Зная, что И. Г. Эренбург был гимназическим товарищем Бухарина, Анна Михайловна 27 января 1961 года письмом поздравила его с 70-летием. Перед тем ее необычайно тронуло, когда она встретила имя Николая Ивановича в первой части мемуаров Эренбурга «Люди, годы, жизнь», напечатанной в «Новом мире», — это было в СССР впервые после 1937 года. Вот фрагмент ее поздравления: «Когда я прочла опубликованную часть «Люди, годы, жизнь» и нашла там, хотя и мимолетные, но теплые воспоминания о человеке, написавшем предисловие к Вашему первому роману[13], о человеке, память о котором для меня свята, мне захотелось крепко пожать Вашу руку и расцеловать…»[14] «Мне было радостно получить Ваше письмо, — ответил ей взволнованный Эренбург. — Я тоже верю в то, что настанет день, когда и мои воспоминания о Николае Ивановиче смогут быть напечатаны полностью…»[15] Эренбург имеет в виду свои воспоминания о молодых Бухарине и Сокольникове — их не рискнул напечатать Твардовский, и тогда Эренбург написал Хрущеву, прося его разрешения на публикацию этой главы; увы, ничего не вышло. Эренбургу удалось лишь сохранить в тексте цитату, в которой упоминалась фамилия Бухарина, и еще — душевно вспомнить его, назвав только имя-отчество, без фамилии, — цензура была лютая.

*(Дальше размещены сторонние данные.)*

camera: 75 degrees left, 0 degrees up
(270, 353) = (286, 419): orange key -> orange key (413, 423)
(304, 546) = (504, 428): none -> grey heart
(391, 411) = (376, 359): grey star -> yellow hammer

После обмена письмами Анна Михайловна вместе с сыном Юрой побывала у Эренбурга дома; долго вспоминали Николая Ивановича (несколько эпизодов этого разговора приводятся в «Незабываемом») — эту встречу A.M. всегда помнила. Через некоторое время, под впечатлением того разговора, Эренбург написал еще одну главу о Бухарине для 4-й части мемуаров; он ее, в отличие от других глав, никому не показывал и даже не пытался опубликовать — дело было тогда безнадежное.
В 1986 году я показал A.M. машинопись этой неопубликованной главы из мемуаров Эренбурга. Не знаю, видела ли она ее раньше, но прочла внимательно и сделала ряд поправок. Возле описания последней встречи Эренбурга с Бухариным в Париже 1936 года A.M. решительно написала: «В апреле 1936 г. Н. И. не встречался с Эренбургом в Париже. Апрель я провела в Париже вместе с Н. И.». Прямых доказательств встречи (помимо признания писателя) не было — только косвенные (A.M. приехала в Париж 6 апреля, за день до этого Эренбург уехал в Испанию — понятно, что они не встречались. Но парижский доклад Бухарина был 3 апреля, и Эренбург на нем присутствовал; кроме того, он дал Николаю Ивановичу прочесть рукопись своего романа «Книга для взрослых», где в мемуарной главке был абзац о Бухарине[16], — мне это казалось достаточно убедительным). A.M. этих аргументов не приняла. Более того, когда в 1988 году сокращенный текст эренбурговской главы о Бухарине появился в «Неделе», она мне написала: «К публикации Ильи Григорьевича отношусь более чем прохладно, хотя она и теплая. Я слишком много знаю, чтобы многому поверить, а многое опровергнуть»; через год вернулась к этому: «С воспоминаниями в «Неделе», касающимися Парижа, я никак не могу согласиться. Он (Эренбург. — Б.Ф.) так внимательно слушал меня, когда я рассказывала ему о Париже, спрашивал и о цели командировки, и я по-прежнему сомневаюсь в том, что Н. И. и Илья Григорьевич в Париже встречались. Я же выразила мнение, что поездка была провокационная. Но это нельзя было загодя знать в Париже в 1936 г.[17]». Может быть, такое неприятие рассказа Эренбурга о встрече с Бухариным было вызвано решительным неприятием другого сюжета о Бухарине в Париже 1936 года — но об этом чуть ниже. Безотносительно к Парижу мрачные предчувствия Бухарина в его разговоре с Сокольниковым в Москве (конец 1935 — начало 1936 года) вспоминала вдова Григория Яковлевича[18]. Но и ее свидетельства A.M. не приняла. Говорю об этом не для того, чтобы продолжить спор с Анной Михайловной, отнюдь. Хочу лишь подтвердить, что ничего навеянного со стороны, никаких чужих суждений, пусть даже очень авторитетных людей, если только A.M. не была в их суждениях уверена, в текст ее мемуаров попасть не могло[19]. Это воистину ее воспоминания.